**TEXT UNDER STUDY**
::::
We now show you a vivid example of how the aggressive play by one GM against another who was somewhat passive in this respect made a very short shrift of the game in only 15 moves. This may be an extreme example and was chosen only to stress our point, therefore don’t expect to get such quick results in your games. However, the idea remains valid.

The game employs Pirc Defense (ECO code: B07) which gives Black an advantage of adapting his center policy to the development strategy employed by White. But this has the drawback of giving White a much greater freedom in the center. As a result, in case of aggressive play by White, Black gets so busy in tackling White’s thrusts that he may miss out on his own plans unless he treads very carefully.

This game was played out in a tournament at Tashkent in 2008. In the FIDE list of Grandmasters as on April 1, 2009, White was ranked at 67 and Black at 393.

Igor Kurnosov
Marat Dzhumaev

1. e4 d6  
2. d4 Nf6  
3. Nc3 g6  
4. Bg5 Nbd7   Black’s text move is considered unfavorable. The recommended line is 4. … h6 5. Bh4 Bg7. Other lines like 4. … Bg7 or , to remain more flexible, 4. … c6 followed by b5 and Qa5 for action on Queen side are also expected to give Black a better game.
::::
**DATA FOR ANALYSIS**
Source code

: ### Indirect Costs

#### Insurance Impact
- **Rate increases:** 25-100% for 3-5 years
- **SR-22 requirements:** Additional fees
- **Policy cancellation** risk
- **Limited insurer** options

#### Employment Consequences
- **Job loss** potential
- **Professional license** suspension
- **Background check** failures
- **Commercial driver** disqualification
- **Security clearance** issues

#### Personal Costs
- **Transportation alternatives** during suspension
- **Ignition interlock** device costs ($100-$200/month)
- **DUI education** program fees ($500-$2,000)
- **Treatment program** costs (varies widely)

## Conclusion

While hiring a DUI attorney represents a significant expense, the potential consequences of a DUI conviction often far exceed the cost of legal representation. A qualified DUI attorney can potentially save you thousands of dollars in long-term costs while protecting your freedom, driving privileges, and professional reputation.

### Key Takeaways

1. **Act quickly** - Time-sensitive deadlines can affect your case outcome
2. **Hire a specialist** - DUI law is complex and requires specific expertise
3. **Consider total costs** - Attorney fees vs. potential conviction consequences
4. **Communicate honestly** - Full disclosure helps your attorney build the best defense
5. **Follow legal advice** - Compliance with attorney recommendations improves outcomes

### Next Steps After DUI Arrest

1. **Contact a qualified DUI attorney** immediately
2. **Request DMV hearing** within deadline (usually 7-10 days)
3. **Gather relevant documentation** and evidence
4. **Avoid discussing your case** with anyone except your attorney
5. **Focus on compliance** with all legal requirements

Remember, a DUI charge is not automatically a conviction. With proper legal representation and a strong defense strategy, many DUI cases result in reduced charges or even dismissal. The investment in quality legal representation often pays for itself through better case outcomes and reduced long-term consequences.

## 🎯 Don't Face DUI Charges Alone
::::
**PROBLEMS TO SOLVE**
- a) Using the game commentary, answer each question, one per line:
(i) In which city and year was the game played?
(ii) What ECO code does the text give for the Pirc Defense?
(iii) Which move does the text recommend for Black at move 4 in place of Nbd7?
- b) Say whether each statement agrees with the game commentary, answering yes or no and quoting the words of the text that settle it:
(i) The game was decided in 15 moves.
(ii) Black's rank on the FIDE list of Grandmasters as on April 1, 2009, was 67.
(iii) The Pirc Defense gives White less freedom in the center.

**RESPONSES TO THE EXERCISE**
- a)
(i) Tashkent, 2008.
(ii) B07.
(iii) 4. … h6, followed by 5. Bh4 Bg7.

- b)
(i) Yes: "made a very short shrift of the game in only 15 moves"
(ii) No: "White was ranked at 67 and Black at 393"
(iii) No: "this has the drawback of giving White a much greater freedom in the center"